To me, forgiving someone says, “Hey, it’s okay for how you’ve treated me. Let’s just bury that in the past and start fresh.” Unfortunately, that’s now how I operate.

I may be able to understand why someone does what they do. I may even be able to accept it. But what I can’t do is pretend it never happened. I can’t bury it in the sand because every time I look at that spot, I know what lies beneath the surface. It’s never really gone

This has continued to bother me, more so because how can I be right about my feelings toward forgiveness if everyone else sees it so differently? Am I viewing it all wrong? As it turns out, I am.

I looked up the word forgive in the dictionary and expected to find something along the lines of “to extend grace to someone who has wronged you.” What I found was completely different.

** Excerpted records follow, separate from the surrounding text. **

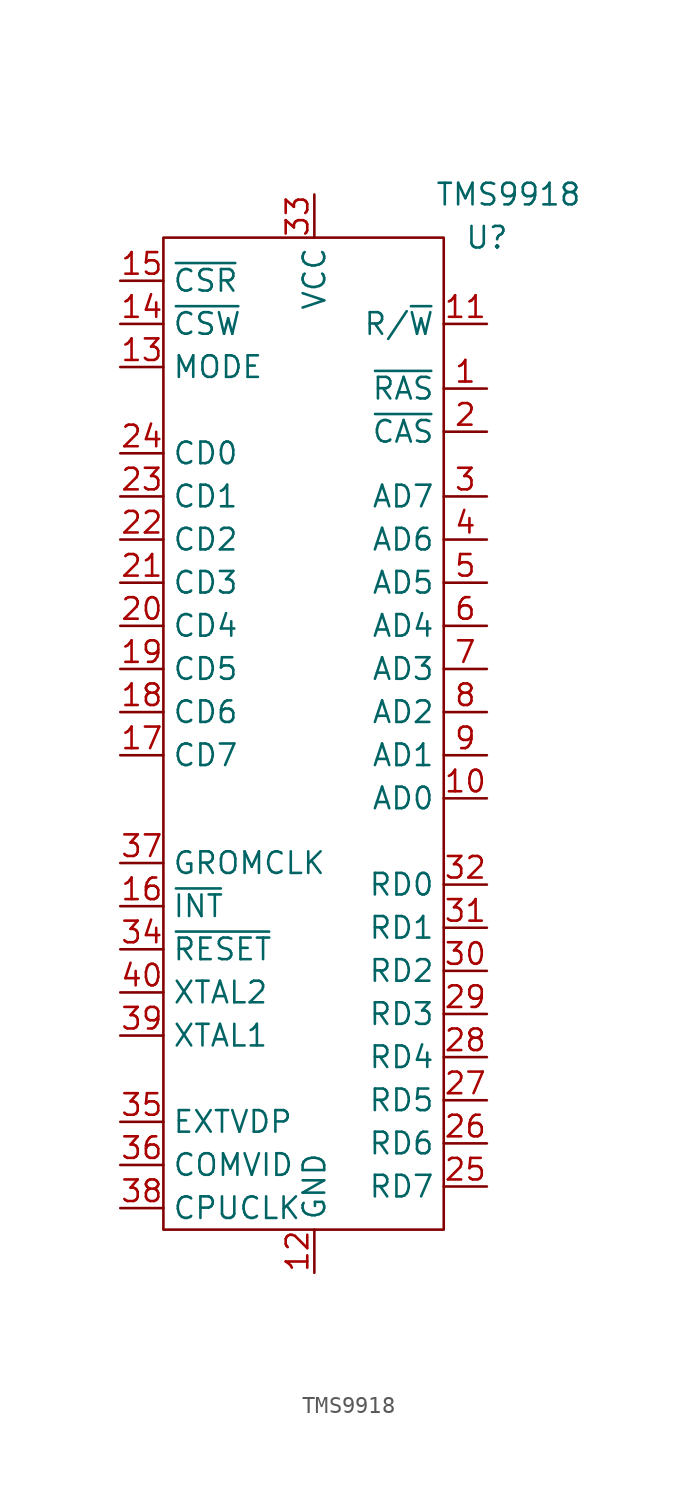
<source format=kicad_sym>
(kicad_symbol_lib
  (version 20211014)
  (generator kicad_symbol_editor)
  (symbol "TMS9918"
    (property "Reference" "U"
      (at 10.16 0 0)
      (effects (font (size 1.27 1.27))))
    (property "Value" "TMS9918"
      (at 11.43 2.54 0)
      (effects (font (size 1.27 1.27))))
    (symbol "TMS9918_0_1"
      (rectangle (start -8.89 0) (end 7.62 -58.42) (stroke (width 0) (type default) (color 0 0 0 0)) (fill (type none))))
    (symbol "TMS9918_1_1"
      (pin output line (at 10.16 -8.89 180) (length 2.54) (name "~{RAS}" (effects (font (size 1.27 1.27)))) (number "1" (effects (font (size 1.27 1.27)))))
      (pin bidirectional line (at 10.16 -33.02 180) (length 2.54) (name "AD0" (effects (font (size 1.27 1.27)))) (number "10" (effects (font (size 1.27 1.27)))))
      (pin output line (at 10.16 -5.08 180) (length 2.54) (name "R/~{W}" (effects (font (size 1.27 1.27)))) (number "11" (effects (font (size 1.27 1.27)))))
      (pin power_in line (at 0 -60.96 90) (length 2.54) (name "GND" (effects (font (size 1.27 1.27)))) (number "12" (effects (font (size 1.27 1.27)))))
      (pin input line (at -11.43 -7.62 0) (length 2.54) (name "MODE" (effects (font (size 1.27 1.27)))) (number "13" (effects (font (size 1.27 1.27)))))
      (pin input line (at -11.43 -5.08 0) (length 2.54) (name "~{CSW}" (effects (font (size 1.27 1.27)))) (number "14" (effects (font (size 1.27 1.27)))))
      (pin input line (at -11.43 -2.54 0) (length 2.54) (name "~{CSR}" (effects (font (size 1.27 1.27)))) (number "15" (effects (font (size 1.27 1.27)))))
      (pin output line (at -11.43 -39.37 0) (length 2.54) (name "~{INT}" (effects (font (size 1.27 1.27)))) (number "16" (effects (font (size 1.27 1.27)))))
      (pin bidirectional line (at -11.43 -30.48 0) (length 2.54) (name "CD7" (effects (font (size 1.27 1.27)))) (number "17" (effects (font (size 1.27 1.27)))))
      (pin bidirectional line (at -11.43 -27.94 0) (length 2.54) (name "CD6" (effects (font (size 1.27 1.27)))) (number "18" (effects (font (size 1.27 1.27)))))
      (pin bidirectional line (at -11.43 -25.4 0) (length 2.54) (name "CD5" (effects (font (size 1.27 1.27)))) (number "19" (effects (font (size 1.27 1.27)))))
      (pin output line (at 10.16 -11.43 180) (length 2.54) (name "~{CAS}" (effects (font (size 1.27 1.27)))) (number "2" (effects (font (size 1.27 1.27)))))
      (pin bidirectional line (at -11.43 -22.86 0) (length 2.54) (name "CD4" (effects (font (size 1.27 1.27)))) (number "20" (effects (font (size 1.27 1.27)))))
      (pin bidirectional line (at -11.43 -20.32 0) (length 2.54) (name "CD3" (effects (font (size 1.27 1.27)))) (number "21" (effects (font (size 1.27 1.27)))))
      (pin bidirectional line (at -11.43 -17.78 0) (length 2.54) (name "CD2" (effects (font (size 1.27 1.27)))) (number "22" (effects (font (size 1.27 1.27)))))
      (pin bidirectional line (at -11.43 -15.24 0) (length 2.54) (name "CD1" (effects (font (size 1.27 1.27)))) (number "23" (effects (font (size 1.27 1.27)))))
      (pin bidirectional line (at -11.43 -12.7 0) (length 2.54) (name "CD0" (effects (font (size 1.27 1.27)))) (number "24" (effects (font (size 1.27 1.27)))))
      (pin bidirectional line (at 10.16 -55.88 180) (length 2.54) (name "RD7" (effects (font (size 1.27 1.27)))) (number "25" (effects (font (size 1.27 1.27)))))
      (pin bidirectional line (at 10.16 -53.34 180) (length 2.54) (name "RD6" (effects (font (size 1.27 1.27)))) (number "26" (effects (font (size 1.27 1.27)))))
      (pin bidirectional line (at 10.16 -50.8 180) (length 2.54) (name "RD5" (effects (font (size 1.27 1.27)))) (number "27" (effects (font (size 1.27 1.27)))))
      (pin bidirectional line (at 10.16 -48.26 180) (length 2.54) (name "RD4" (effects (font (size 1.27 1.27)))) (number "28" (effects (font (size 1.27 1.27)))))
      (pin bidirectional line (at 10.16 -45.72 180) (length 2.54) (name "RD3" (effects (font (size 1.27 1.27)))) (number "29" (effects (font (size 1.27 1.27)))))
      (pin bidirectional line (at 10.16 -15.24 180) (length 2.54) (name "AD7" (effects (font (size 1.27 1.27)))) (number "3" (effects (font (size 1.27 1.27)))))
      (pin bidirectional line (at 10.16 -43.18 180) (length 2.54) (name "RD2" (effects (font (size 1.27 1.27)))) (number "30" (effects (font (size 1.27 1.27)))))
      (pin bidirectional line (at 10.16 -40.64 180) (length 2.54) (name "RD1" (effects (font (size 1.27 1.27)))) (number "31" (effects (font (size 1.27 1.27)))))
      (pin bidirectional line (at 10.16 -38.1 180) (length 2.54) (name "RD0" (effects (font (size 1.27 1.27)))) (number "32" (effects (font (size 1.27 1.27)))))
      (pin power_in line (at 0 2.54 270) (length 2.54) (name "VCC" (effects (font (size 1.27 1.27)))) (number "33" (effects (font (size 1.27 1.27)))))
      (pin output line (at -11.43 -41.91 0) (length 2.54) (name "~{RESET}" (effects (font (size 1.27 1.27)))) (number "34" (effects (font (size 1.27 1.27)))))
      (pin output line (at -11.43 -52.07 0) (length 2.54) (name "EXTVDP" (effects (font (size 1.27 1.27)))) (number "35" (effects (font (size 1.27 1.27)))))
      (pin output line (at -11.43 -54.61 0) (length 2.54) (name "COMVID" (effects (font (size 1.27 1.27)))) (number "36" (effects (font (size 1.27 1.27)))))
      (pin output line (at -11.43 -36.83 0) (length 2.54) (name "GROMCLK" (effects (font (size 1.27 1.27)))) (number "37" (effects (font (size 1.27 1.27)))))
      (pin output line (at -11.43 -57.15 0) (length 2.54) (name "CPUCLK" (effects (font (size 1.27 1.27)))) (number "38" (effects (font (size 1.27 1.27)))))
      (pin input line (at -11.43 -46.99 0) (length 2.54) (name "XTAL1" (effects (font (size 1.27 1.27)))) (number "39" (effects (font (size 1.27 1.27)))))
      (pin bidirectional line (at 10.16 -17.78 180) (length 2.54) (name "AD6" (effects (font (size 1.27 1.27)))) (number "4" (effects (font (size 1.27 1.27)))))
      (pin input line (at -11.43 -44.45 0) (length 2.54) (name "XTAL2" (effects (font (size 1.27 1.27)))) (number "40" (effects (font (size 1.27 1.27)))))
      (pin bidirectional line (at 10.16 -20.32 180) (length 2.54) (name "AD5" (effects (font (size 1.27 1.27)))) (number "5" (effects (font (size 1.27 1.27)))))
      (pin bidirectional line (at 10.16 -22.86 180) (length 2.54) (name "AD4" (effects (font (size 1.27 1.27)))) (number "6" (effects (font (size 1.27 1.27)))))
      (pin bidirectional line (at 10.16 -25.4 180) (length 2.54) (name "AD3" (effects (font (size 1.27 1.27)))) (number "7" (effects (font (size 1.27 1.27)))))
      (pin bidirectional line (at 10.16 -27.94 180) (length 2.54) (name "AD2" (effects (font (size 1.27 1.27)))) (number "8" (effects (font (size 1.27 1.27)))))
      (pin bidirectional line (at 10.16 -30.48 180) (length 2.54) (name "AD1" (effects (font (size 1.27 1.27)))) (number "9" (effects (font (size 1.27 1.27))))))))
</source>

Merriam-Webster defines forgive as “to cease to feel resentment against (an offender).” Wait? What? So forgiveness has absolutely nothing to do with the other person, but is 100% about the giving up of my own anger, hurt, and disappointment? I was speechless.

Now I get it. Now I understand what true forgiveness is. It isn’t saying anything at all about the other person or what they did. Instead, it says, “I’m no longer going to let this bother me. I will no longer continue to give your actions my time or energy.”

Okay. I think I am ready to start forgiving others who I feel have wronged me. Especially now that I understand what true forgiveness is.

I admit. It is pretty freeing. I guess everyone else was right all along.